If you name a disability trustee in your trust declaration, this individual or entity would be empowered to administer the trust in the event of your incapacitation.
Benefit number two would be the ability to include stipulations that the trustee would be compelled to follow regarding the nature of the asset distributions. You do not have to allow for all of the assets in the trust to be distributed in lump sums. It would be possible to have the trustee invest the assets, and the earnings could be distributed to the beneficiaries over an extended period of time.
This is just one possibility, but the point is that you can instruct the trustee with regard to the way you want the assets passed along to the beneficiaries.
The last benefit that we will point out here is the facilitation of fast and efficient asset transfers.

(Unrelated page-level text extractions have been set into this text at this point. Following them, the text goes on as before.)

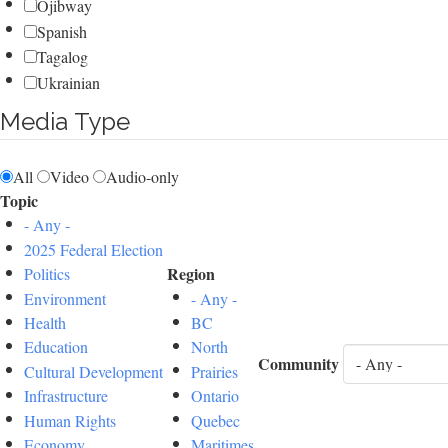
Ojibway
Spanish
Tagalog
Ukrainian
Media Type
All
Video
Audio-only
Topic
- Any -
2025 Federal Election
Region
Politics
Environment
- Any -
Health
BC
Education
North
Community
Cultural Development
Prairies
Infrastructure
Ontario
Human Rights
Quebec
Economy
Maritimes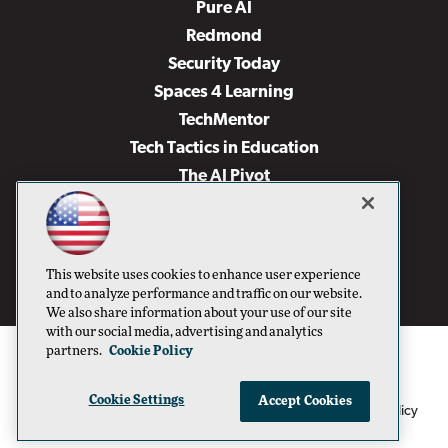
Pure AI
Redmond
Security Today
Spaces 4 Learning
TechMentor
Tech Tactics in Education
The AI Pivot
THE Journal
Virtualization & Cloud Review
Visual Studio Magazine
This website uses cookies to enhance user experience
Visual Studio Live!
and to analyze performance and traffic on our website.
We also share information about your use of our site
with our social media, advertising and analytics
partners.
Cookie Policy
Cookie Settings
Accept Cookies
1105 Media Inc
Privacy Policy
Cookie Policy
©1996-2026
. See our
,
Terms of Use
CA: Do Not Sell My Personal Info
and
.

If you were to use a last will to state your final wishes regarding the distribution of your personal property, the will would be admitted to probate after your passing. The probate court would supervise the administration of the estate, and the heirs would have to wait out the process before they could receive their inheritances.
In most areas, a best case time frame scenario would be around nine months to a year. This delay can potentially cause genuine hardships for some inheritors.
When you use a revocable living trust as your primary vehicle of asset transfer, the trustee that you name in the trust declaration can follow your instructions and distribute assets to the beneficiaries outside of the probate process. As a result, assets could get into the hands of the beneficiaries in a more timely manner.
Postmortem Asset Protection
We have not told the entire story at when it comes to asset protection. While it is true that assets in a revocable living trusts are not protected while the grantor is alive, things change after his or her passing.
When you establish a revocable living trust, you could add a spendthrift provision. It would become irrevocable after you die, and as a result, the assets in the trust would be protected if a beneficiary was to run into financial difficulties. Though unfettered distributions would potentially be subject to attachment, distributions that were used for basic support could be protected as well.